Google has a vision for the future of video sharing, and it revolves around international content and economies of scale for advertisers.
"Media companies don't want to salt the earth," said Hunter Walk, product manager for Google Video, during a panel discussion at Streaming Media West yesterday. "They want a sustainable business model. Our responsibility is to work with them to figure that out."
Walk said that it's not feasible for advertisers, who need to buy inventory in large chunks, to advertise on blogs or smaller sites. That could be one reason why Google recently announced a Sponsored Videos component to Google Video.

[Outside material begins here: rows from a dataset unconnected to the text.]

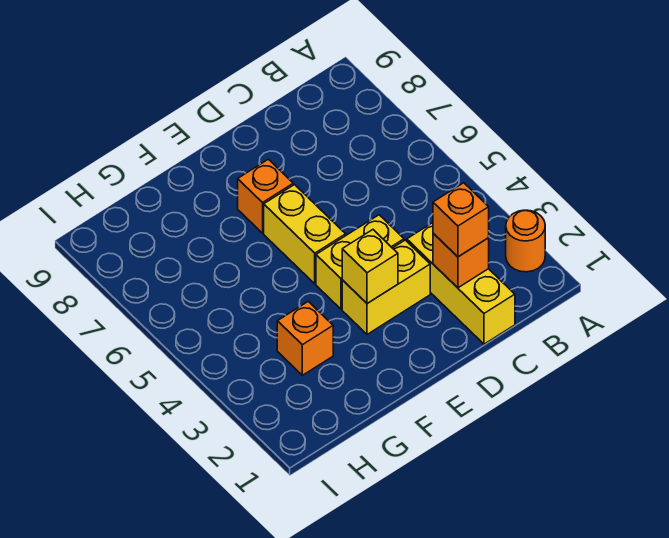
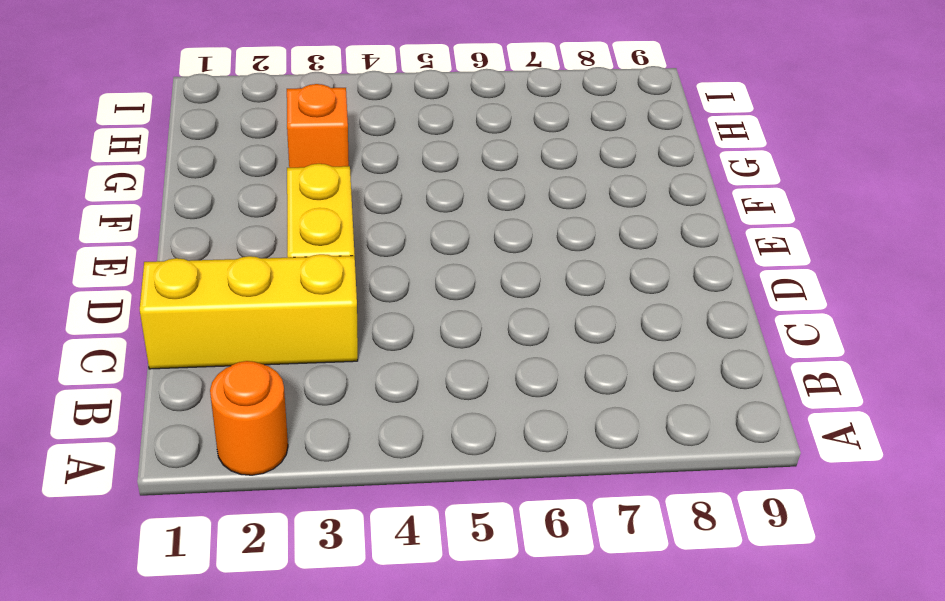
none -> yellow 1x2 brick [316,215,404,309]
none -> yellow 1x2 brick [264,185,346,284]

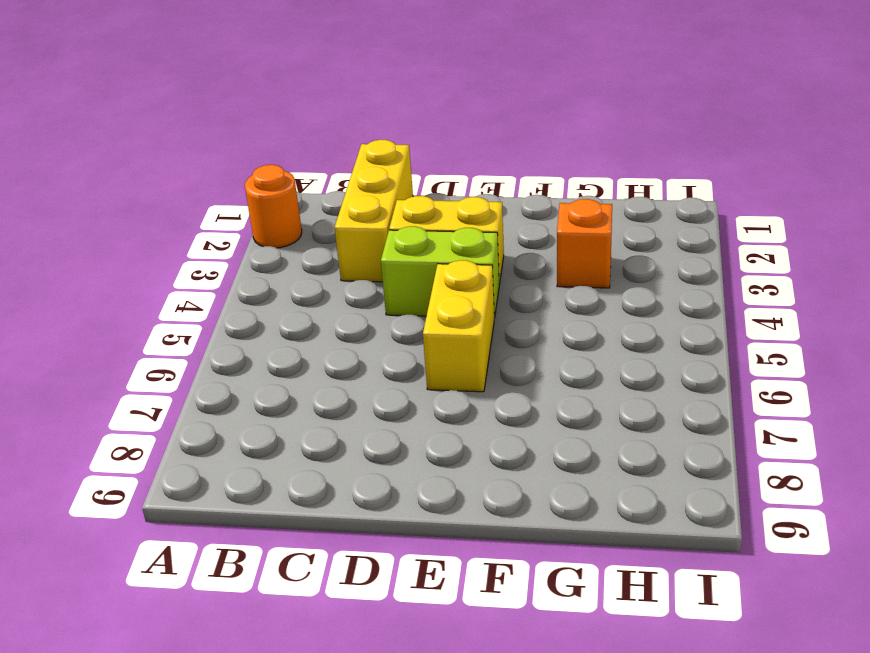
lime 1x2 brick [381,226,499,318] -> yellow 1x2 brick [316,215,404,309]
none -> orange 1x1 brick [238,159,293,233]
none -> orange 1x1 brick [433,233,489,288]

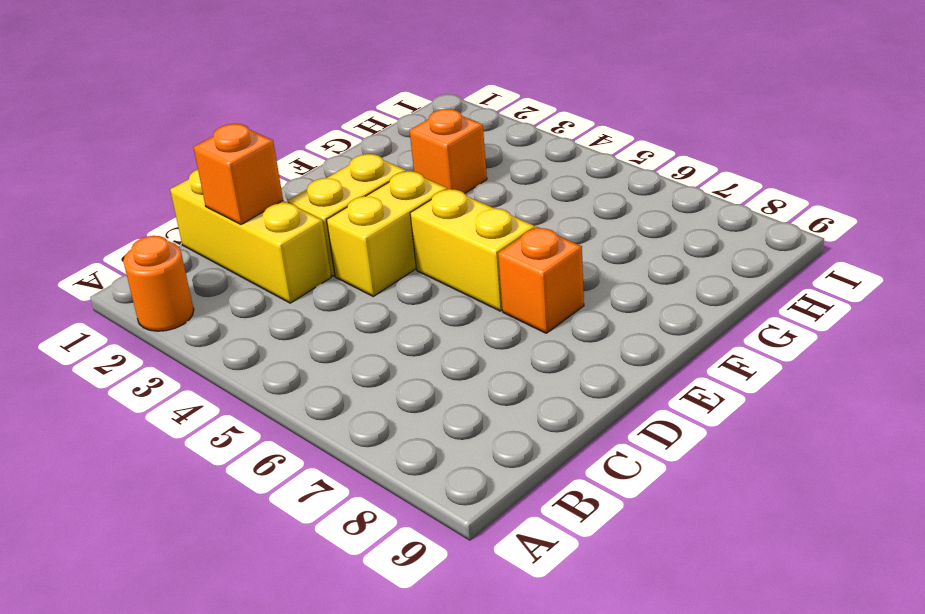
none -> yellow 1x1 brick [342,230,398,303]
none -> orange 1x1 brick [433,183,489,257]

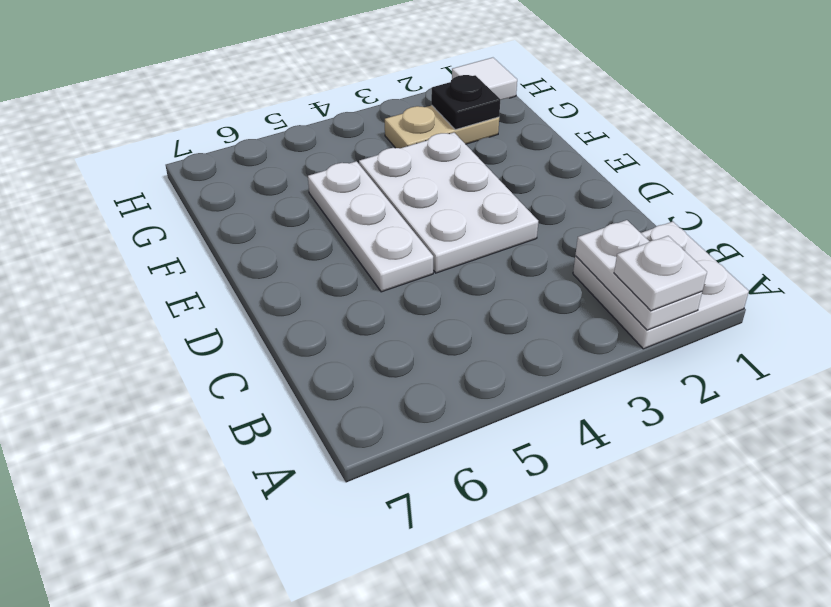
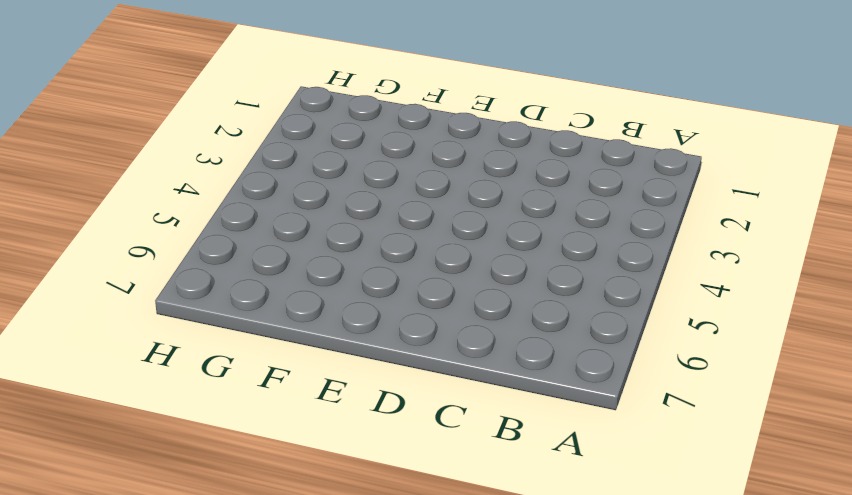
none -> white 2x2 plate [573,222,749,349]
none -> white 2x3 plate [359,133,538,273]

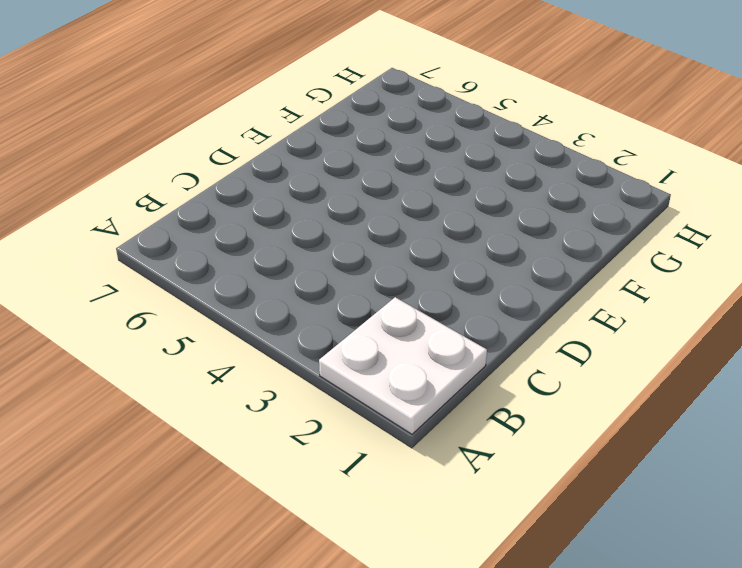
none -> white 2x3 plate [359,133,538,273]
none -> white 1x3 plate [308,161,433,292]

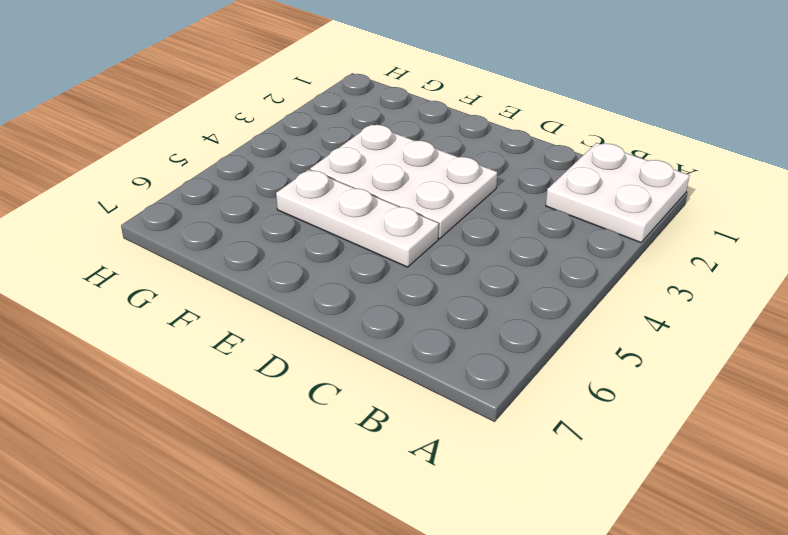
none -> tan 1x2 plate [385,105,499,148]
none -> white 1x1 tile [452,58,517,100]

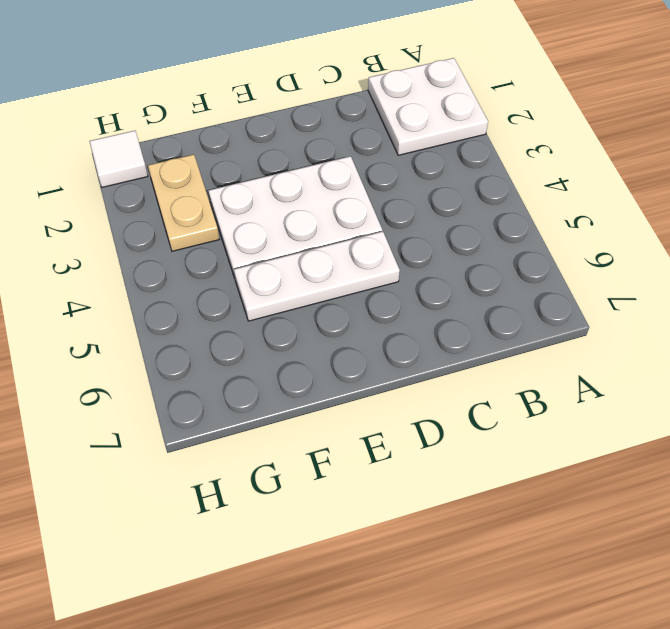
none -> white 1x2 plate [575,220,702,330]
none -> black 1x1 plate [431,75,500,130]

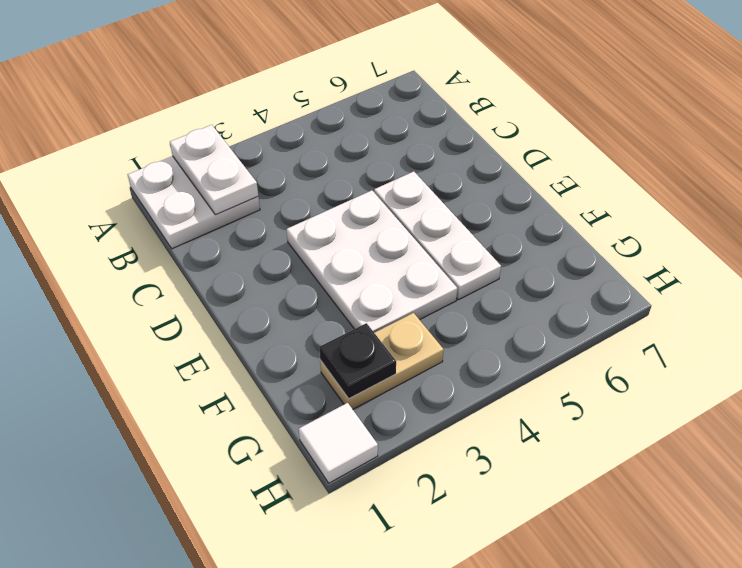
none -> white 1x1 plate [614,236,707,311]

Producers with large libraries of content can apply to participate in Sponsored Videos and share the resultant ad revenue with Google.
Google's advertiser-centric worldview is also, of course, a great reason for it to purchase YouTube, which owns the world's largest online video catalog.
Walk said that future growth in online video would come from countries outside the United States. "One of the opportunities we're going to be seeing is international," Walk said. "There will be more and more international stories."
A Google drive to take advantage of international communities would go well with Google's international efforts in other areas. Google CEO Eric Schmidt said earlier this year that Google would be most focused on mobile and international applications. Broadband access is currently growing quickest in south Asian countries, and Internet-connected mobile products are more prevalent than PCs.
Walk said Google is also looking into making video sites more sticky. He noted that when a viewer goes to a video site, it's usually because a friend recommended a specific video. The drop-off rate after that video is considerable. "How do we get you to watch that second video?" he said.